Donald Trump's defence chief believes Islamic State leader Abu Bakr al-Baghdadi is still alive - despite recent reports he is dead.

Russia's military claimed to have killed the jihadist during an airstrike in May , after targeting a meeting of top IS commanders in Raqqa, Syria.

Earlier this month, just days after the liberation of Mosul, the group's de facto capital in Iraq, a monitoring group said it had "confirmed information" al-Baghdadi was dead.

But US defence secretary General James Mattis said on Friday: "I think Baghdadi's alive... and I'll believe otherwise when we know we've killed him.

"We are going after him but we assume he is alive."

His belief was supported by America's counter-terror chief Nicholas Rasmussen.

"I've seen nothing that would lead me to believe that the leader of ISIS (Islamic State) has been removed from the battlefield," said the director of the US National Counter Terrorism Center.

"We know a good bit.
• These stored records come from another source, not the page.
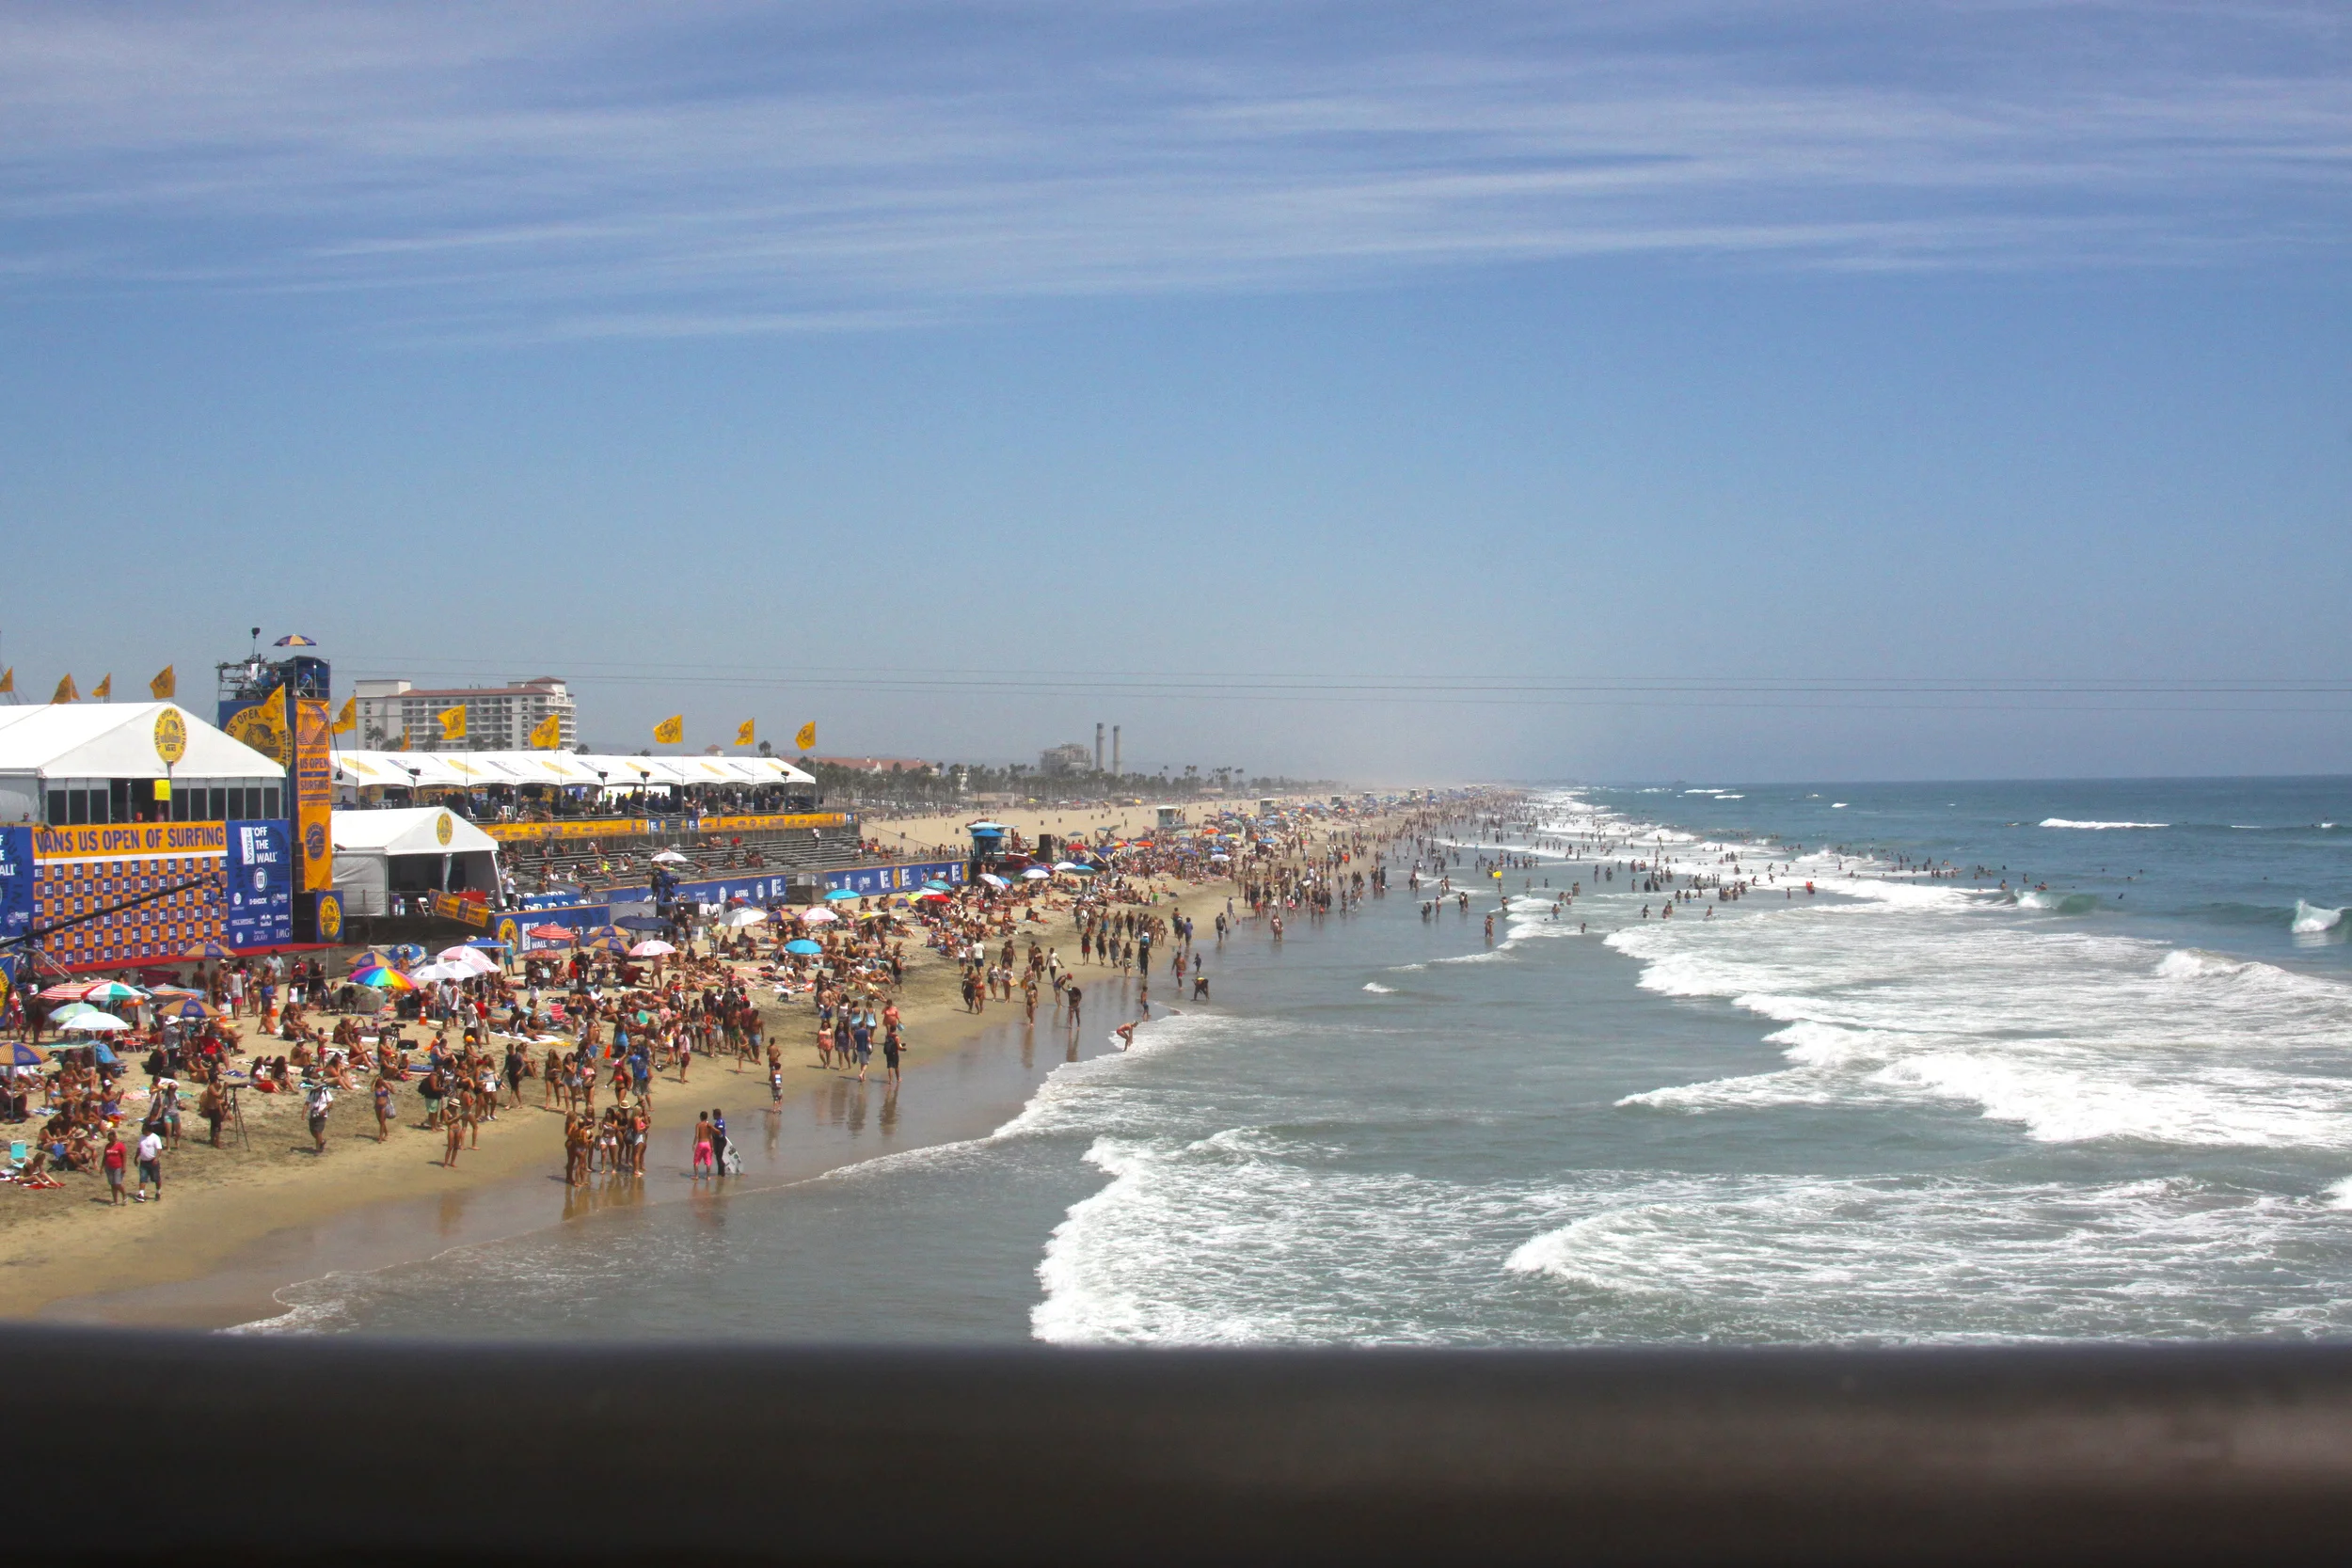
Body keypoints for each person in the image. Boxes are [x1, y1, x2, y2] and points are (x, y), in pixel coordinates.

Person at [135, 1125, 164, 1202]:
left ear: (148, 1130)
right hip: (143, 1161)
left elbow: (159, 1149)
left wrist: (157, 1158)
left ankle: (158, 1192)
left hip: (153, 1162)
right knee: (143, 1178)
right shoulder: (141, 1137)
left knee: (156, 1178)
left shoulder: (155, 1137)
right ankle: (141, 1194)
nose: (142, 1131)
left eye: (143, 1129)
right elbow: (139, 1148)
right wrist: (136, 1157)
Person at [305, 1080, 334, 1155]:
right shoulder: (311, 1093)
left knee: (318, 1131)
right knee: (313, 1131)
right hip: (313, 1114)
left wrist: (324, 1110)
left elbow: (331, 1103)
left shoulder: (326, 1093)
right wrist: (303, 1114)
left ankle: (318, 1148)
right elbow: (307, 1103)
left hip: (322, 1115)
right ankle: (321, 1141)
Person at [102, 1131, 128, 1205]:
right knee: (112, 1184)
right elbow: (105, 1156)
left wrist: (124, 1167)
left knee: (117, 1183)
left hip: (118, 1167)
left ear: (115, 1138)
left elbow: (124, 1157)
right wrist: (102, 1167)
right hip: (108, 1167)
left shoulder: (120, 1145)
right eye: (110, 1140)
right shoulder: (107, 1146)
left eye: (112, 1139)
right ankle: (115, 1200)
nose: (111, 1141)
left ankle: (124, 1195)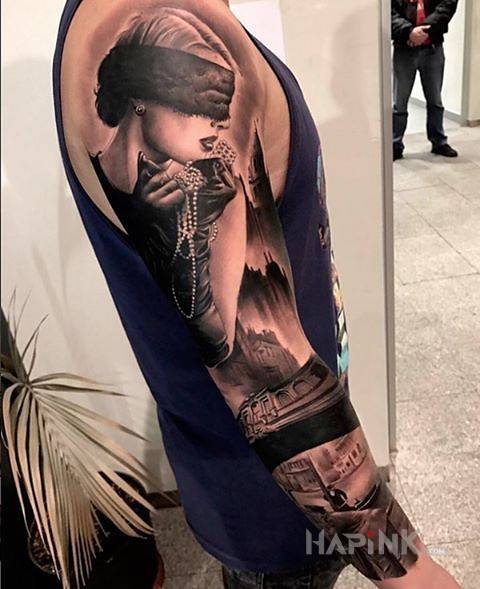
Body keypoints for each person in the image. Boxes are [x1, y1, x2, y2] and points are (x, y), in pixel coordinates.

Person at [53, 0, 460, 586]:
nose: (214, 128)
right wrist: (410, 568)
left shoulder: (187, 159)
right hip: (284, 485)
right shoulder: (146, 11)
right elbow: (259, 374)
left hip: (271, 461)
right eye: (198, 109)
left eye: (217, 114)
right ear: (142, 97)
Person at [391, 0, 459, 160]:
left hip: (433, 50)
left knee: (435, 100)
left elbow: (446, 6)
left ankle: (439, 142)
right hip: (403, 50)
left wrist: (424, 31)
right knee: (399, 102)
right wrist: (409, 32)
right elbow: (388, 12)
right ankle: (395, 144)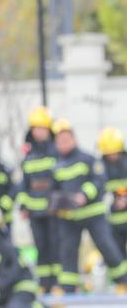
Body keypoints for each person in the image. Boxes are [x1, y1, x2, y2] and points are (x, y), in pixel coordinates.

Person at [50, 119, 127, 294]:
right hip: (69, 218)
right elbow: (53, 190)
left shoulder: (88, 159)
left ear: (74, 139)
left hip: (94, 215)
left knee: (108, 247)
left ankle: (123, 282)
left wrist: (84, 195)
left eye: (67, 139)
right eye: (60, 141)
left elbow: (98, 181)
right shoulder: (56, 165)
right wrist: (58, 202)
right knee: (68, 253)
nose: (64, 144)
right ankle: (68, 288)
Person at [17, 106, 59, 290]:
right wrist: (24, 206)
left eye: (41, 128)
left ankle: (57, 282)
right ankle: (44, 283)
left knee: (55, 245)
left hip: (53, 207)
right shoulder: (29, 155)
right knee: (40, 246)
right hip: (35, 210)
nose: (38, 132)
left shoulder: (56, 150)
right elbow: (25, 183)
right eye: (35, 128)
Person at [97, 126, 127, 254]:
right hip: (111, 220)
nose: (112, 156)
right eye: (108, 153)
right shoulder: (99, 167)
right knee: (117, 254)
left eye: (114, 152)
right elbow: (99, 190)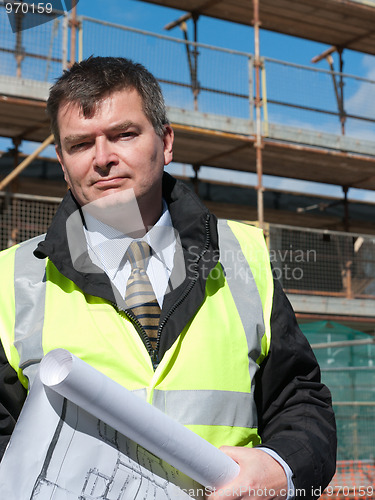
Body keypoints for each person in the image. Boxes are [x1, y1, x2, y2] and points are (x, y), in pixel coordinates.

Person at [0, 56, 336, 499]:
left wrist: (281, 469)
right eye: (81, 144)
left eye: (124, 134)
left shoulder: (244, 256)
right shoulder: (11, 278)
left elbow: (300, 399)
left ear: (166, 141)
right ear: (62, 163)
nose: (103, 158)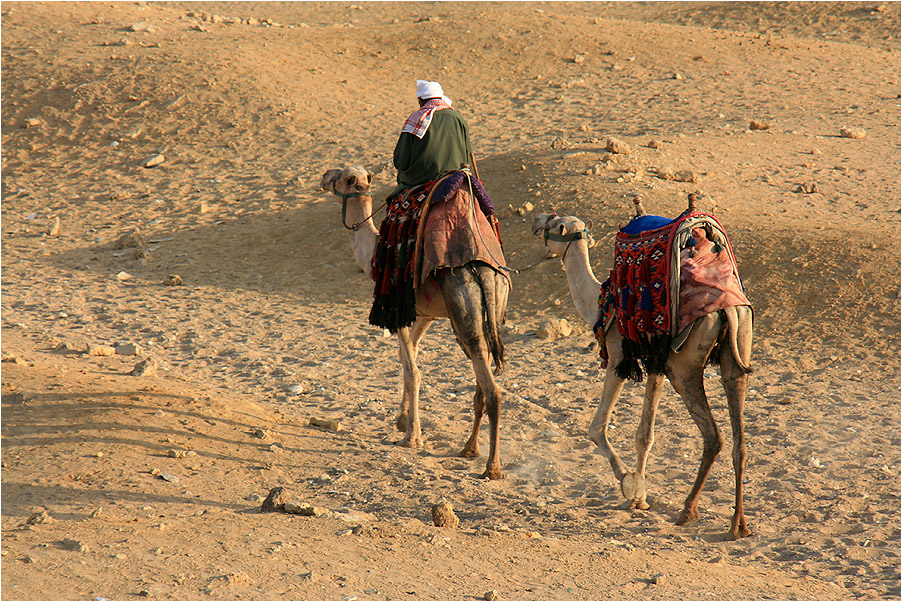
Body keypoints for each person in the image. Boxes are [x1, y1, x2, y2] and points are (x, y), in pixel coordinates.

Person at [389, 80, 473, 198]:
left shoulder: (417, 119)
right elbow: (469, 153)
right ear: (440, 97)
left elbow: (401, 161)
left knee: (394, 205)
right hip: (458, 176)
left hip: (424, 180)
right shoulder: (458, 117)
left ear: (421, 100)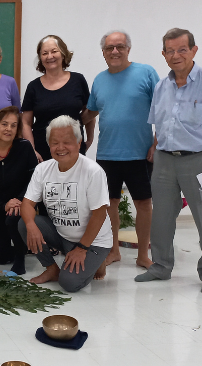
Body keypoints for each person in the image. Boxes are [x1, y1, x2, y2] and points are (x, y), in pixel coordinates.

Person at [135, 28, 202, 293]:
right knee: (161, 217)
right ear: (163, 54)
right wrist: (155, 150)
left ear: (194, 50)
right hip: (165, 160)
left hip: (200, 161)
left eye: (182, 49)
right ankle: (160, 266)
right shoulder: (161, 86)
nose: (176, 55)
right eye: (170, 51)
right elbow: (160, 125)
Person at [82, 30, 160, 269]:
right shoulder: (99, 80)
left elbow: (163, 109)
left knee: (143, 204)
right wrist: (65, 122)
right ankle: (114, 251)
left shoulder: (146, 73)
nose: (114, 51)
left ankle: (143, 255)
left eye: (119, 46)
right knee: (109, 204)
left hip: (140, 153)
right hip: (107, 153)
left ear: (128, 49)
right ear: (103, 52)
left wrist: (156, 143)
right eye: (109, 48)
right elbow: (90, 112)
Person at [18, 116, 112, 292]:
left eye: (67, 142)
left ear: (79, 143)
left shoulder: (93, 171)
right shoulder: (42, 169)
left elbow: (99, 215)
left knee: (69, 283)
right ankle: (51, 269)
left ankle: (97, 260)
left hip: (93, 241)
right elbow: (27, 204)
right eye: (55, 143)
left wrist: (82, 248)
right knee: (25, 223)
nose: (60, 148)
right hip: (64, 236)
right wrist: (31, 225)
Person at [0, 106, 38, 275]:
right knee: (0, 258)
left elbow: (34, 180)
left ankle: (20, 258)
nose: (8, 129)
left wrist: (19, 201)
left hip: (22, 203)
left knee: (13, 217)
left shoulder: (25, 147)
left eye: (13, 125)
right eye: (4, 124)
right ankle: (22, 247)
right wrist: (3, 205)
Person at [22, 35, 95, 162]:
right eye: (45, 53)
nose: (49, 56)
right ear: (40, 58)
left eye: (54, 51)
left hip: (74, 149)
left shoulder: (78, 80)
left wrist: (89, 139)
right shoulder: (33, 87)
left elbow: (89, 111)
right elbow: (26, 123)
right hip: (42, 153)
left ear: (63, 54)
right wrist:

We just don't have information that would confirm his death and demise."

The US army's General Raymond Thomas, the head of special operations, admitted the country's military has come "particularly close" to getting al-Baghdadi in the past but he had slipped away.

He blamed a media leak for ruining at least one promising lead.

The Russian claim, made in June, could not be confirmed by the US at the time, with America's military leading international efforts to defeat IS in Syria and Iraq.

The US again couldn't confirm the recent announcement by the UK-based Syrian Observatory for Human Rights it had verification of al-Baghdadi's death.

Having lost control of Mosul, where al-Baghdadi declared the so-called IS caliphate in 2014, the group are also under pressure in Raqqa, following the entrance of Western-backed forces into the city.

The US government are offering up to $25m (£19m) for information leading to al-Baghdadi's location, arrest, or conviction.

He is believed to have been born in Iraq, where he was detained by US-led coalition forces in 2004 but released after being viewed as not a high-level threat.